Have you used Math story books in the classroom? I’d love to hear about your favorites!

 

Five Top Tips for a Quiet Classroom

A quiet classroom is one of the key elements for successful learning. Certainly there are activities that require more noise than others, but in this post I am focusing on those situations that require focus and concentration from your students. Getting your class to work quietly can be tough but I hope that these ideas will give you some tips for getting your class quiet, focused and learning!

quiet classroom image

1) MODEL MODEL MODEL!
It was not until a few years into my teaching career that I came across the concept of modelling, but I am so glad I did! It really works.
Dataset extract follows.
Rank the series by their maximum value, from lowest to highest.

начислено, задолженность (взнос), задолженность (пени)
You may be telling your students over and over to ‘work quietly’ or to use ‘inside voices’, but do they really understand what you mean? At the beginning of the year, or whenever they need a recap, show your students exactly what you mean. Run through each voice level expectation (silent, whisper, table talk etc) and demonstrate them to your class. Gather your class and tell them that you are going to demonstrate a voice level expectation. Tell them that you are going to show them ‘silent working’, for example. Pretend you are a student, walk to fetch your work, sit down at a student’s place and begin working silently, eyes on the work, not looking around etc. After your demonstration ask your students what you were doing, not just with your voice, but with your whole body, i.e. were you looking around at other children or were your eyes firmly on your work? After your discussion, ask a volunteer student to demonstrate to the rest of the class. I then usually get a small group to demonstrate before getting the whole class to try it together. Repeat this for however many voice levels you will be using within your classroom to ensure that your students really do know what your expectations are.

2) Play quiet music in the background
I find this particularly useful during silent work. I usually play classical music, meditation music or natural sounds, i.e. waves breaking, rain, jungle noises etc. I find that this calms the class and keeps them focused. Try out different types of music with your class and see what works best.
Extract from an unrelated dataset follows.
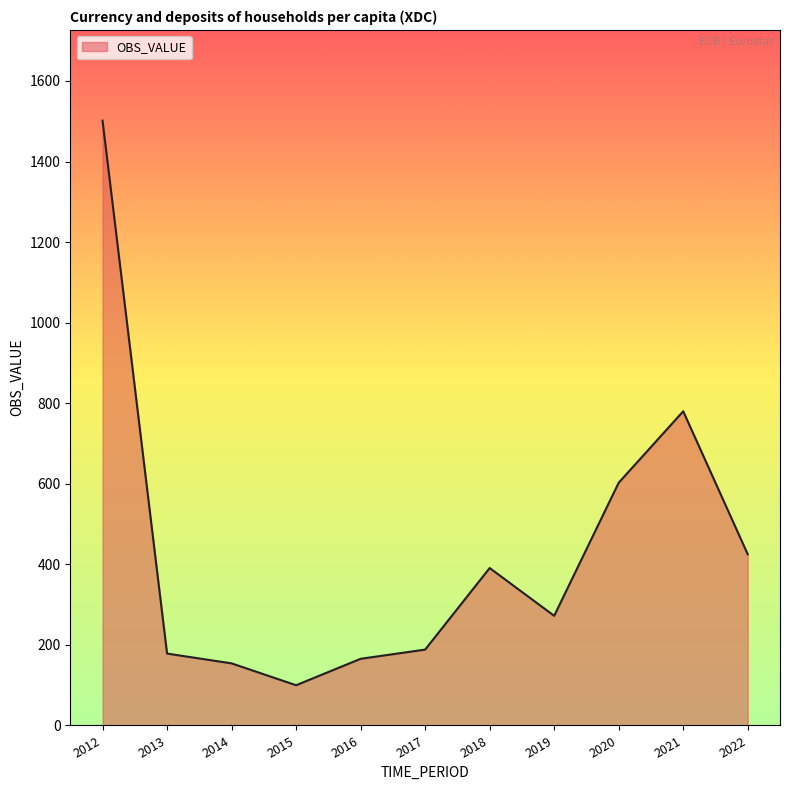

The value at 2016 is 222.8. True or false?

False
3) Have a noise monitor on each table
Give a student on each group the responsibility of reminding others to stick to the voice level. The noise monitors will enjoy the responsibility and it will put the responsibility back on the children. When I have used this technique in the past, at the end of the day I awarded the table a who had been the quietest by placing a soft toy on that table the next day for extra motivation stick to the voice level!

4) Quiet Critters
When your class are working silently get out the Quiet Critters! These are simply little pom pom type toys/creatures that I place around the room, or on a shelf when my class are working silently. I tell my class that they do not like noise and only come out when they are working silently. If your class start to talk, put them away. Your class will try extra hard to stay silent so they can see the Quiet Critters come out and stay out!

5) Noise Traffic Lights
When your students are working at the voice level expected display a green traffic light symbol. This could simply be a green circle stuck onto black card. This lets the children know that are working at expectation. If they begin to talk/ get too noisy change the green traffic light to an amber one. Give the children one minute to get back to the expected noise level, in which case you change the traffic light back to green. If however, they do not quieten down, change the traffic light to red. Agree beforehand with the children what the green and red traffic signals mean in terms of consequences and rewards. Red may mean one minute knocked off free time/recess/break time etc. The children could work to stay on green by the end of 10 lessons which could mean an extra 5 minutes of free time/recess/break. This idea could be a lot of work for the teacher in terms of changing traffic light colours but for a particular noisy class it can be great to get them working together for an end goal.